“Asa branca”, o hino informal do Nordeste, acaba de completar 75 anos. A parceria do pernambucano Luiz Gonzaga (Exu) com o cearense Humberto Teixeira (Iguatu) segue tocando no rádio, é obrigatória nos encontros de viola, violão ou sanfona e tem versões em tudo quanto é língua mundo a fora. É só buscar no Youtube para saber como músicos japoneses, por exemplo, adoram a toada.
A terra ardendo, com seus 27 milhões de habitantes, continua com a mesma adversidade climática — em algumas regiões, até piorou, só há deserto a se perder de vista. A nação semiárida, porém, convive melhor com a seca. Mesmo sob o desprezo do governo federal a programas simples e eficientes, como a construção de cisternas, há uma potência da agricultura familiar capaz de segurar as pessoas nos seus lugares.
Reparo aqui na fartura ações da ASA, a Articulação do Semiárido, meu Deus, é muita história. Somente esta teia não-governamental junta três mil organizações, de sindicatos rurais a pequenas cooperativas. Na aldeia indígena Tremembé Barra do Mundaú, em Itapipoca (CE), temos os quintais de agroecologia. Logo ali, em Mossoró (RN) e arredores, a rede de comercialização Xique Xique espalha suas hortas e pomares.
De 1947 — quando “Asa branca” ganha mundo — até aqui, foram dezenas de ondas migratórias, milhares de “viúvas da seca” ouvindo promessas de marido que partiam para São Paulo, famílias que foram, algumas que voltaram... A Rosinha que apenas guardava o coração do nordestino avoante, te asseguro, hoje é outra. Nas boas novas da ASA, vemos quantas mulheres no comando dos projetos e destinos dos seus lugares.
O último censo completo do IBGE, em 2010, mostrou que a migração do Nordeste para o Sudeste havia caído pela metade, por causa das melhorias nos índices econômicos e sociais. O nordestino como “pau de arara”, imagem que o presidente Bolsonaro usou e abusou na sua última passagem no Ceará e Pernambuco, ficou na poeira da simbologia preconceituosa.
São sete décadas e meia de muitas viagens e reviravoltas, seu Luiz e seu Humberto. E “Asa branca” é um clássico.

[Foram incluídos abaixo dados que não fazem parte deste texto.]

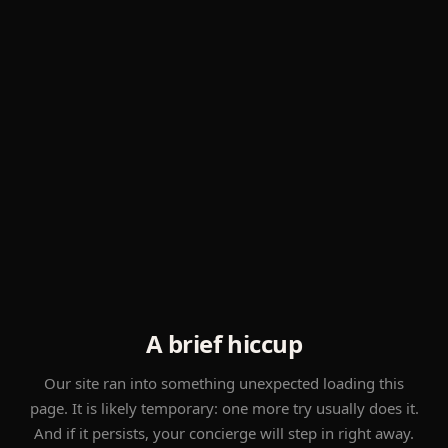
A brief hiccup
Our site ran into something unexpected loading this
page. It is likely temporary: one more try usually does it.
And if it persists, your concierge will step in right away.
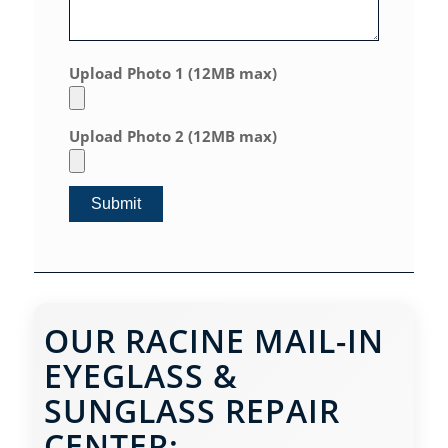
Upload Photo 1 (12MB max)
Upload Photo 2 (12MB max)
OUR RACINE MAIL-IN
EYEGLASS &
SUNGLASS REPAIR
CENTER:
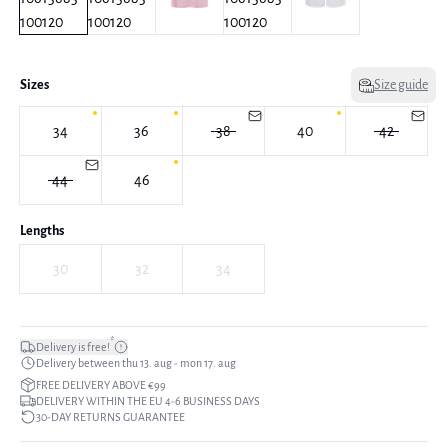
Sizes
Size guide
34
36
38
40
42
44
46
Lengths
30
32
34
*
Delivery is free!
Delivery between thu 13. aug - mon 17. aug
FREE DELIVERY ABOVE €99
DELIVERY WITHIN THE EU 4-6 BUSINESS DAYS
30-DAY RETURNS GUARANTEE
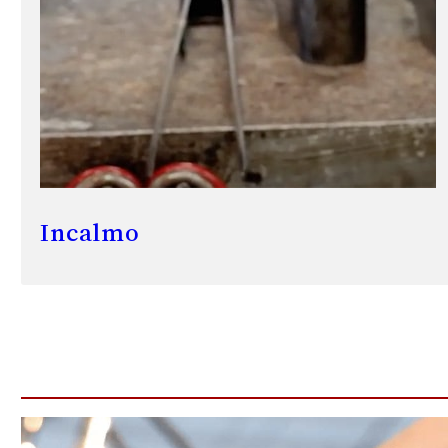
Incalmo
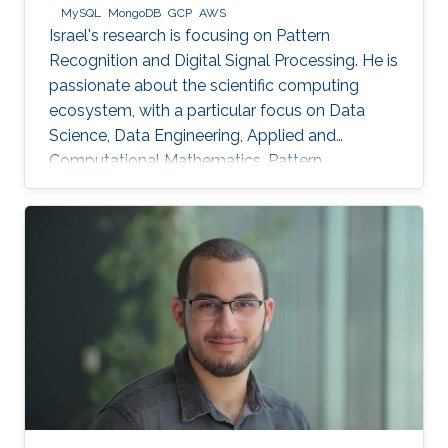
MySQL
MongoDB
GCP
AWS
Israel's research is focusing on Pattern
Recognition and Digital Signal Processing. He is
passionate about the scientific computing
ecosystem, with a particular focus on Data
Science, Data Engineering, Applied and
Computational Mathematics, Pattern
Recognition, and Signal Processing.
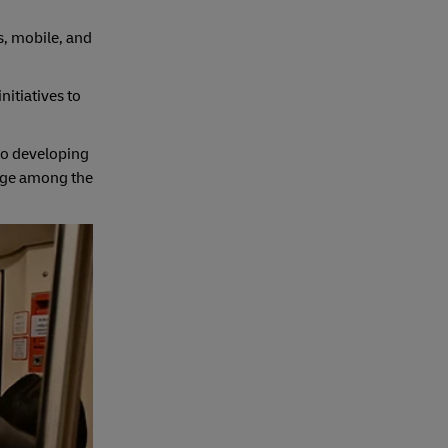
s, mobile, and
itiatives to
to developing
edge among the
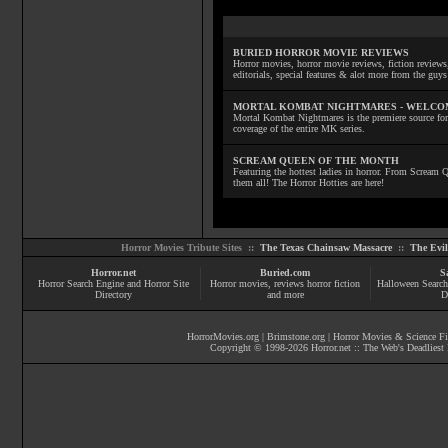
BURIED HORROR MOVIE REVIEWS
Horror movies, horror movie reviews, fiction reviews,
editorials, special features & alot more from the g
MORTAL KOMBAT NIGHTMARES - WELCO
Mortal Kombat Nightmares is the premiere source for
coverage of the entire MK series.
SCREAM QUEEN OF THE MONTH
Featuring the hottest ladies in horror. From Scream
them all! The Horror Hotties are here!
Horror Movies Tribute Sites ::
The Texas Chainsaw Massacre
::
The Evi
Horror.net
Buried.com
S
Horror Search Engine and Horror Site
Horror movies
, reviews
horror fiction
Halloween Search
Directory
and more
D
HorrorMovies.org
|
Brimstone.org
|
Horror Movies & Science Fi
Copyright © 1998-
2026
Horror.net :: The Web's Deadliest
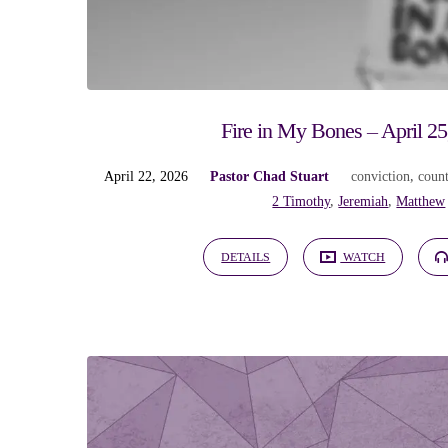
Sermons
on
conviction
Fire in My Bones – April 25
April 22, 2026
Pastor Chad Stuart
conviction
,
count
2 Timothy
,
Jeremiah
,
Matthew
DETAILS
WATCH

Azar dos Beatles que não gravaram essa faixa, mas quase — o programa de tv Carlos Imperial havia criado a lenda. Gonzagão se divertiu com a “fake news” daquela época: “Os meninos ingleses têm muito sentimento e não avacalham a música. A toada deles parece bastante com as coisas do Nordeste”, disse à revista “Veja”.
Não deu para Beatles, mas pelo menos outros 310 artistas ou grupos gravaram a canção de exílio. David Byrne fez uma versão lindona em inglês (“Forro In The Dark”), com direito a um goodbye Rosinha de lascar o cano. Voltarei na próxima semana.
*Esse texto reflete, exclusivamente, a opinião do autor.